++++ Texte du document ++++

Puis vient le tableau final. En trente-deuxièmes de finale, le 29 juin, les Pays-Bas au NRG Stadium : un combat tactique étouffant, 120 minutes d’un bras de fer qui se solde par un nul 1-1. La séance de tirs au but est un précis de ce qu’est devenue cette équipe : trois tentatives transformées, deux arrêts de Yassine Bounou, une qualification arrachée dans le vacarme orange. En huitièmes de finale, le 4 juillet, le Canada est balayé 3-0 — un match quasi parfait, le sommet du tournoi marocain, avec des buts de Brahim Diaz, Ez Abde et Nayef Aguerd.

Et puis, le 9 juillet à Foxborough, Massachusetts. Le Gillette Stadium est rouge. La France, elle, est bleue et clinique. Sans Ismael Saibari, touché aux ischio-jambiers après vingt-deux minutes de jeu face au Canada — une absence que l’encadrement a tenté de masquer jusqu’au dernier moment —, l’attaque marocaine manque de ce tranchant qui avait fait sa force. Kylian Mbappé à la 60e, Ousmane Dembélé à la 66e. Deux éclairs, deux coups de poignard. Et l’aventure s’arrête là, aux portes du dernier carré, comme en 2022, contre le même adversaire, sur le même score. La symétrie est cruelle. Mais elle est aussi trompeuse.

La lecture : de Doha à Foxborough, la continuité d’une ambition

Comparer 2022 et 2026 serait une erreur de perspective. La demi-finale qatarie était une première — un séisme tectonique dans l’ordre établi du football mondial. Ce quart de finale américain, lui, est une confirmation. Et c’est peut-être plus important encore.

En 2022, Walid Regragui avait construit un bloc défensif quasiment imperméable — un but encaissé avant la demi-finale. En 2026, sous la direction de Mohamed Ouahbi, le Maroc a montré autre chose : une capacité à faire le jeu, à marquer (10 buts en 6 matchs), à proposer du football offensif sans renier ses fondamentaux défensifs (deux clean sheets). Ismael Saibari, trois buts avant sa blessure, est devenu le premier Marocain à marquer lors de trois matchs consécutifs en phase finale de Coupe du Monde. Achraf Hakimi, lui, a confirmé son statut de latéral d’élite mondial, capable de verrouiller son couloir comme de porter le danger.

++++ Lignes extraites ++++

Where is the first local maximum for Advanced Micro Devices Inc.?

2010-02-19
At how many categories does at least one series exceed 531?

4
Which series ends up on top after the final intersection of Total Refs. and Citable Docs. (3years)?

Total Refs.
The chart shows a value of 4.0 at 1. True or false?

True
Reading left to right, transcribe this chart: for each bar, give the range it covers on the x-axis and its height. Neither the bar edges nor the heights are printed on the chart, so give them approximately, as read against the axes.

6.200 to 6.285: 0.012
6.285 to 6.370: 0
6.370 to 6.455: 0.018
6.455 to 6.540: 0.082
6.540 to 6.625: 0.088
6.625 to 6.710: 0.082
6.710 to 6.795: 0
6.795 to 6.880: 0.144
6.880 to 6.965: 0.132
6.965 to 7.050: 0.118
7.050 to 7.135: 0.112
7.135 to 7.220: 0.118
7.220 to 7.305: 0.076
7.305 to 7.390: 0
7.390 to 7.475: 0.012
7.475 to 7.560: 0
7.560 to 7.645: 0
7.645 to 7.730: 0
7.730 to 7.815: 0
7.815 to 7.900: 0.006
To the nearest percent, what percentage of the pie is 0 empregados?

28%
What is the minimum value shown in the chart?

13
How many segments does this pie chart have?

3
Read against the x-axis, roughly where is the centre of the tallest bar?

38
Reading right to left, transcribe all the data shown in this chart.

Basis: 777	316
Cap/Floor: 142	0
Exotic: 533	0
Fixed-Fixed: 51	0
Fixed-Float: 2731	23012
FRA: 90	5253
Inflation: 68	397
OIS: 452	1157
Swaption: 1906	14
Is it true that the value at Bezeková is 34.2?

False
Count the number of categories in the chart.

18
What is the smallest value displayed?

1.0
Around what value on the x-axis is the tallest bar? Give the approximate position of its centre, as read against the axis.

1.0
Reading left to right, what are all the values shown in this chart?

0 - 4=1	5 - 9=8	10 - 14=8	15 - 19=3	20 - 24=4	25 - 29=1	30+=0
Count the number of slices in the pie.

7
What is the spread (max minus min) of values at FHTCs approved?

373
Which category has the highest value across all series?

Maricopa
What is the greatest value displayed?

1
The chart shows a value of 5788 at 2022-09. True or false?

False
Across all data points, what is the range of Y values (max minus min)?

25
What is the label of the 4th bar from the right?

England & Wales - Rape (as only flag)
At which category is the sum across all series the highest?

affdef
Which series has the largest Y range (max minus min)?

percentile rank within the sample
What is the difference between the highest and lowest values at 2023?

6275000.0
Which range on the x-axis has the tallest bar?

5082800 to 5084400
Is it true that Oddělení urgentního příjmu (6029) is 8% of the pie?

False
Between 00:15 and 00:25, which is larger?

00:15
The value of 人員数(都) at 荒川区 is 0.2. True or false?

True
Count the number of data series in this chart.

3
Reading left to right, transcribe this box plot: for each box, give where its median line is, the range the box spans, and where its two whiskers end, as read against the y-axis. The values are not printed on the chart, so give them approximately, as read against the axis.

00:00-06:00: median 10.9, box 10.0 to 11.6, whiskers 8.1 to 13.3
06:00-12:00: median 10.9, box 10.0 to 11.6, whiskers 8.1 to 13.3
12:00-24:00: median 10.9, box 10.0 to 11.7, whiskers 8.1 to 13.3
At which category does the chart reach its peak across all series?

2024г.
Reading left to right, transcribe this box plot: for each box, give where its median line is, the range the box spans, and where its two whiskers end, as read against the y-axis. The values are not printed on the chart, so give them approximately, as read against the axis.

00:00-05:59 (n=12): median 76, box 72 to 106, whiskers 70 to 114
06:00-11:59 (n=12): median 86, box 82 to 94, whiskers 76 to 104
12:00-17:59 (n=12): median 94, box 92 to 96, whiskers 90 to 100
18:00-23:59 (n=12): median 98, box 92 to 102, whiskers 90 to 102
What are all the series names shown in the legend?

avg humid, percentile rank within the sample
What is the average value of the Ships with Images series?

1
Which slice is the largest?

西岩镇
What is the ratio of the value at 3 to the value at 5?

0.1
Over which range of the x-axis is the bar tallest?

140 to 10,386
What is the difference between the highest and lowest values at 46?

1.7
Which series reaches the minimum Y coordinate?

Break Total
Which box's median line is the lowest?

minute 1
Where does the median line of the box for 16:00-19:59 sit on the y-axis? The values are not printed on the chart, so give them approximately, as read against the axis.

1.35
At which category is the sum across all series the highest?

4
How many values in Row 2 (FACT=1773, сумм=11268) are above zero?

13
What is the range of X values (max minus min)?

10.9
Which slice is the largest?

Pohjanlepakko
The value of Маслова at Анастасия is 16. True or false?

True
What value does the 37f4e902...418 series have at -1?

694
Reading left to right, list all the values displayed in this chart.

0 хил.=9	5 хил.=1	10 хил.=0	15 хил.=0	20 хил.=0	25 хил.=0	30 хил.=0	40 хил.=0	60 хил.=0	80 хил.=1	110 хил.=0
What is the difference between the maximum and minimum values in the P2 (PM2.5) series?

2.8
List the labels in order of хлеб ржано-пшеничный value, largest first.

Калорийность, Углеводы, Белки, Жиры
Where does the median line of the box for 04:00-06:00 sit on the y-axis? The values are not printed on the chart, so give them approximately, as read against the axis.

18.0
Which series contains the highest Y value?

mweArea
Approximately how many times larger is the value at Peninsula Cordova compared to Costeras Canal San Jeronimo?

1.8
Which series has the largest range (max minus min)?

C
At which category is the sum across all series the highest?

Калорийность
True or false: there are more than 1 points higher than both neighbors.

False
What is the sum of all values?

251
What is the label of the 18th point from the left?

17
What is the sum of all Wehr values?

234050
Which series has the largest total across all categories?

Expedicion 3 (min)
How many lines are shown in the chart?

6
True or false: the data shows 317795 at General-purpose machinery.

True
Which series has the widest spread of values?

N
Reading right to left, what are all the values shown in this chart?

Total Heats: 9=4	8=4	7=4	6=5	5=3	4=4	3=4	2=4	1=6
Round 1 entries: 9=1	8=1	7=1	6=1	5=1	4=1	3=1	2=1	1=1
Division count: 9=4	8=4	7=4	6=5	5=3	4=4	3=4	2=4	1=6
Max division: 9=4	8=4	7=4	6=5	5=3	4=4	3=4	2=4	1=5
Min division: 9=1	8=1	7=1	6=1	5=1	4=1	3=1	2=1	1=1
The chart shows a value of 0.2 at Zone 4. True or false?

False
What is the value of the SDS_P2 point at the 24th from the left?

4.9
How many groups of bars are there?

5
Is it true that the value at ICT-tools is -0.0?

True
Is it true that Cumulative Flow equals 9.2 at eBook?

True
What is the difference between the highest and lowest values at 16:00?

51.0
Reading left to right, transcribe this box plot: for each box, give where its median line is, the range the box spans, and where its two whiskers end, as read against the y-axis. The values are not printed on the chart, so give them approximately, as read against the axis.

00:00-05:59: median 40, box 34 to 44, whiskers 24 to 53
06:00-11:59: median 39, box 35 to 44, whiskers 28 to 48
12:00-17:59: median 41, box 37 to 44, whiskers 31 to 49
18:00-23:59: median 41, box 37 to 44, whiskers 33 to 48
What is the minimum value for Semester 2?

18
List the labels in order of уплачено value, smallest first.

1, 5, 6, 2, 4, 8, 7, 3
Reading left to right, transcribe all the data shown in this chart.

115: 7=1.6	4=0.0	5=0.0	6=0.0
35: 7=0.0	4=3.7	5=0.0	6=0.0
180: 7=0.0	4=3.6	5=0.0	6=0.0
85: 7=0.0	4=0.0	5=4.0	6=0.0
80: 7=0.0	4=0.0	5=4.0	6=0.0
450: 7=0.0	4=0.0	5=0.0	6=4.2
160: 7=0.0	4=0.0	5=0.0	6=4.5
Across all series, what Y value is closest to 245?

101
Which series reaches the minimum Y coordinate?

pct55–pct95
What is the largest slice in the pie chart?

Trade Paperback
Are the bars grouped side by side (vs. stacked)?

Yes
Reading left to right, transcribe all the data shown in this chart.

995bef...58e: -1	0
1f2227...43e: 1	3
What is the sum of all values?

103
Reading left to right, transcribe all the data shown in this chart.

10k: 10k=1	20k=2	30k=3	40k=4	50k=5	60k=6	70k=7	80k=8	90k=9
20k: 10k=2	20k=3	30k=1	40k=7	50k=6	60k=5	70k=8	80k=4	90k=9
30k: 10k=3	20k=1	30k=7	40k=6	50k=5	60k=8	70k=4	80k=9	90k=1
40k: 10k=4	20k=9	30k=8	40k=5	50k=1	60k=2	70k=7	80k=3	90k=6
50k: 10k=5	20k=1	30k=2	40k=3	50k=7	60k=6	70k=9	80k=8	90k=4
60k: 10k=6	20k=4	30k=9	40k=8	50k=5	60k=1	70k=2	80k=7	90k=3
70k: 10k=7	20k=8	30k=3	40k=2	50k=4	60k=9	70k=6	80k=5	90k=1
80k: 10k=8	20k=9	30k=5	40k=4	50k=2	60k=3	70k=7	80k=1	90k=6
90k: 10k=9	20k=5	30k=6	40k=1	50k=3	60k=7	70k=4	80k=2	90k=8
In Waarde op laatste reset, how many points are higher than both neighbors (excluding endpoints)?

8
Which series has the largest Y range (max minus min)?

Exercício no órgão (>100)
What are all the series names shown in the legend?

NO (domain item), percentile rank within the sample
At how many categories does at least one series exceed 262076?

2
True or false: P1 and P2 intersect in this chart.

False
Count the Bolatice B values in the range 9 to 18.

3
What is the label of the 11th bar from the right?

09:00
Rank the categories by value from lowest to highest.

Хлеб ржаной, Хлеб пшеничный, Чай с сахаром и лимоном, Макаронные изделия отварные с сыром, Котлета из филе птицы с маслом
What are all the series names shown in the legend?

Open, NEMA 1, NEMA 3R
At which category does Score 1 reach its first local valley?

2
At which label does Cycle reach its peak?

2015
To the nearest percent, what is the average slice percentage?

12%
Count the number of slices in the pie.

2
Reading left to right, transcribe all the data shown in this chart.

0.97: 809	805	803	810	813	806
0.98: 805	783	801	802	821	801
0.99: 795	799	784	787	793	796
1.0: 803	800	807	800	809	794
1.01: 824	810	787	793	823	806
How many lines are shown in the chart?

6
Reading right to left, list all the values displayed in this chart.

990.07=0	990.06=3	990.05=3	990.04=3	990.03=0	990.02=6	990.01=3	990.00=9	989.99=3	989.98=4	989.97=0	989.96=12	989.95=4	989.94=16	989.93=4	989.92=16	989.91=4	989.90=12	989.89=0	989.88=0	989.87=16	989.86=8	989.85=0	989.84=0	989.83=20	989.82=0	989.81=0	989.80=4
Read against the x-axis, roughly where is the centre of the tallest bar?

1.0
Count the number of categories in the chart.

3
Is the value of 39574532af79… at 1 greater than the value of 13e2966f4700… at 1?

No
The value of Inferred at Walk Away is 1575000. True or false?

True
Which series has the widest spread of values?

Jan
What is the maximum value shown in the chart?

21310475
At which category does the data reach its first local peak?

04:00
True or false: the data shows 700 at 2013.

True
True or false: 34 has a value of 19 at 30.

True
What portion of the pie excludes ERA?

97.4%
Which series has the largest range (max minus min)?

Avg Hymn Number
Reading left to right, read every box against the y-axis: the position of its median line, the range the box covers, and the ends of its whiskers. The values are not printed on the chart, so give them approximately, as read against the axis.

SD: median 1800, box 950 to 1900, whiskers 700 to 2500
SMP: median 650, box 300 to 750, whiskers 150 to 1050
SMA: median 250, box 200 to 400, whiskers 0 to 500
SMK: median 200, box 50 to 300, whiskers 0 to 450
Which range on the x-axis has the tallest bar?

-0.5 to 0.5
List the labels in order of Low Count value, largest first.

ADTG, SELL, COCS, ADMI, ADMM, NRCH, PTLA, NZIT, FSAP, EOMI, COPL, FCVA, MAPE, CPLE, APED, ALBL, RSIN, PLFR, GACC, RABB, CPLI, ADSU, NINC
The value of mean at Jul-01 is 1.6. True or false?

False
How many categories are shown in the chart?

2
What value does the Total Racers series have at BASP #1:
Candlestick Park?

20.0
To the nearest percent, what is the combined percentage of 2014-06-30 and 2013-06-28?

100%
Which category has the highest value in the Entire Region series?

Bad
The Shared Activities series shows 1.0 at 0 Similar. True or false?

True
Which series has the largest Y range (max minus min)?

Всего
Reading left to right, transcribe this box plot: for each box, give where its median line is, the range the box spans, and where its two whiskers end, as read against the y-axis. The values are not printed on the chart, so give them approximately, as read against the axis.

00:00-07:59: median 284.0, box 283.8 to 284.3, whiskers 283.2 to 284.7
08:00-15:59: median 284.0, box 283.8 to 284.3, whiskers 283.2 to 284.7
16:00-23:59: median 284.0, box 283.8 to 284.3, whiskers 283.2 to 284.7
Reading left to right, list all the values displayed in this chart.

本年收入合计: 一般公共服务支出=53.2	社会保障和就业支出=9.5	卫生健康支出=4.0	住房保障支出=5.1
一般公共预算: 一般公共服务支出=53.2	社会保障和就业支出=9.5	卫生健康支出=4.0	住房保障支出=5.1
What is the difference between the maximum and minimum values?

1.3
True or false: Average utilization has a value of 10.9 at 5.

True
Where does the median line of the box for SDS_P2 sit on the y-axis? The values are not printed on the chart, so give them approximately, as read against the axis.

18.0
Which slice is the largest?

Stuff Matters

++++

Exercice 1:
Dans le texte sur le parcours du Maroc, quelles équipes le Maroc affronte-t-il dans le tableau final ? Citez-les toutes.
Exercice 2:
Dans le texte sur le parcours du Maroc, recopiez le passage qui s'ouvre sur les mots contenant "Comparer 2022 et" et se ferme sur "porter le danger.".
Exercice 3:
Poursuivez le texte sur le parcours du Maroc à la Coupe du Monde à partir de sa dernière phrase.

Réponse 1:
Pays-Bas, Canada, France

Réponse 2:
Comparer 2022 et 2026 serait une erreur de perspective. La demi-finale qatarie était une première — un séisme tectonique dans l’ordre établi du football mondial. Ce quart de finale américain, lui, est une confirmation. Et c’est peut-être plus important encore.

En 2022, Walid Regragui avait construit un bloc défensif quasiment imperméable — un but encaissé avant la demi-finale. En 2026, sous la direction de Mohamed Ouahbi, le Maroc a montré autre chose : une capacité à faire le jeu, à marquer (10 buts en 6 matchs), à proposer du football offensif sans renier ses fondamentaux défensifs (deux clean sheets). Ismael Saibari, trois buts avant sa blessure, est devenu le premier Marocain à marquer lors de trois matchs consécutifs en phase finale de Coupe du Monde. Achraf Hakimi, lui, a confirmé son statut de latéral d’élite mondial, capable de verrouiller son couloir comme de porter le danger.

Réponse 3:
La défaite contre la France rappelle douloureusement le scénario de 2022 : même adversaire, même score (2-0), même sentiment de frustration. Mais la comparaison s’arrête là. Ce Maroc 2026 n’a pas été une équipe miraculée. Il a été une équipe construite, compétitive, capable de regarder le Brésil dans les yeux et de dominer le Canada en phase éliminatoire. La marche est plus haute. Le plafond s’est élevé.

La perspective : un continent à neuf, une équipe en phare

Ce qu’a réalisé le Maroc ne peut se comprendre qu’à l’échelle du continent. Pour la première fois dans l’histoire du football mondial, neuf sélections africaines ont franchi la phase de groupes d’une Coupe du Monde. Neuf sur dix : l’Algérie, le Cap-Vert, la Côte d’Ivoire, la RD Congo, l’Égypte, le Ghana, le Maroc, le Sénégal et l’Afrique du Sud. Seule la Tunisie est restée à quai.

Le tableau des trente-deuxièmes a montré des équipes africaines compétitives, souvent éliminées sur le fil : le Cap-Vert poussant l’Argentine en prolongation (2-3), le Sénégal tombant avec les honneurs face à la Belgique (2-3), la RD Congo ne cédant que d’un but à l’Angleterre (1-2). L’Égypte de Mohamed Salah, elle, a éliminé l’Australie aux tirs au but avant de buter sur la même Argentine en huitièmes (2-3).

Mais c’est le Maroc qui, une nouvelle fois, a porté l’étendard le plus haut. Seule nation africaine en quarts de finale — comme en 2022 —, les Lions confirment un statut de locomotive qui dépasse le cadre footballistique. Dans les rues de Casablanca, de Rabat, de Dakar et d’Abidjan, on a vibré pour Hakimi comme on vibrait hier pour Eto’o ou Drogba. Et cette unité panafricaine, cette fierté partagée au-delà des frontières, c’est peut-être le legs le plus durable de cette Coupe du Monde 2026.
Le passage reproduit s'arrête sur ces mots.